The Texas economy is feeling a persistent downdraft from the beleaguered energy sector. In March, Texas lost a net of 12,000 jobs, just the second monthly loss since late 2010. This kept the state’s unemployment rate steady at 4.3 percent, well below the national average of 5.0 percent for the month. We expect job growth to cool statewide, stepping down from a 2.4 percent annual gain in 2015, to about 1.5 percent this year. Real state GDP lost momentum in 2015Q3, the last data point available, when it barely increased at a 0.1 percent annual rate, following a weak 0.5 percent gain in 2015Q2. Over the four quarters from 2015Q4 through 2016Q3, we show a moderate decline in Texas real GDP, driven by the worst drilling conditions since the mid-1980s. Fortunately, oil prices have found some footing, increasing from the February low of $26 per barrel for West Texas Intermediate crude oil, to near $45 by late April. We expect drilling activity to stabilize by late summer as long as recent price gains are durable.

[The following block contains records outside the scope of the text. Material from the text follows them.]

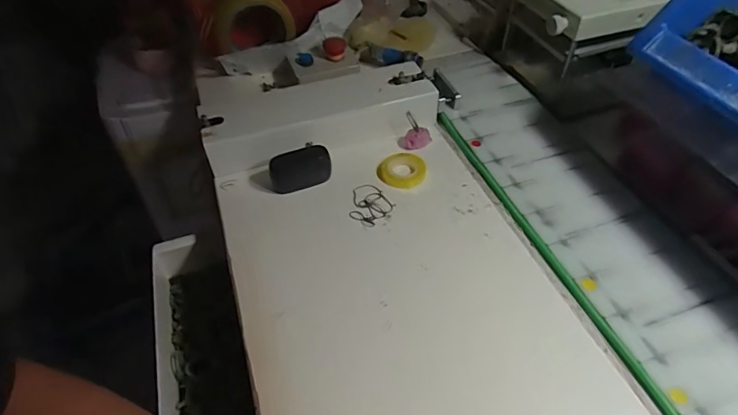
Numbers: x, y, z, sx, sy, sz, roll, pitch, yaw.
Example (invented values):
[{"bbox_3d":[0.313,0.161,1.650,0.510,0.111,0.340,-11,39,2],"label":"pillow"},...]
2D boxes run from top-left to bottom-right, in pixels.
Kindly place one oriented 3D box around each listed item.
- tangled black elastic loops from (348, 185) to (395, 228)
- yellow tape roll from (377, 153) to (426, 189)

Following the energy downdraft, oil drilling activity cooled substantially in the San Antonio area. The oil and natural gas rig count in the Eagle Ford basin declined by 67/68 percent year-over-year by the first week of May, 2016. As a result, the region lost over 2,000 mining/logging jobs in the interval. Despite the energy shock, the area’s economy added more than 27,000 jobs in the year ending 2016Q1. Consequently, the region’s unemployment rate fell to 3.6 percent by March 2016. About 85 percent of the jobs created in the interval came from the service sector. A number of IT, biotech, and manufacturing companies have relocated or expanded their presence in the area, taking advantage of a favorable business environment. A German medical device company, Cytocentrics, relocated its international base to San Antonio in 2015. The company is expected to add over 300 high paying jobs in the next five years with over $15 million investment. Root9B, Holt Cat, Indo-MIM, and Alorica are expanding their footprints in the area adding hundreds of jobs. Alorica, an IT/Business Process Outsourcing company, added more than 1,400 jobs in the past 12 months.

San Antonio’s real estate market is still solid with median home prices appreciating at the rate of 6 percent year-over-year by March 2016. In 2016Q1, the number of home sales increased by 10 percent compared to a year ago. According to RealtyTrac Inc., multifamily apartment rentals also climbed with an annual gross rental yield of 9.2 percent in Bexar County. Tighter home inventories and higher demand are driving the San Antonio’s real estate market. We expect the area’s home prices to grow by 5-7 percent in the remainder of 2016.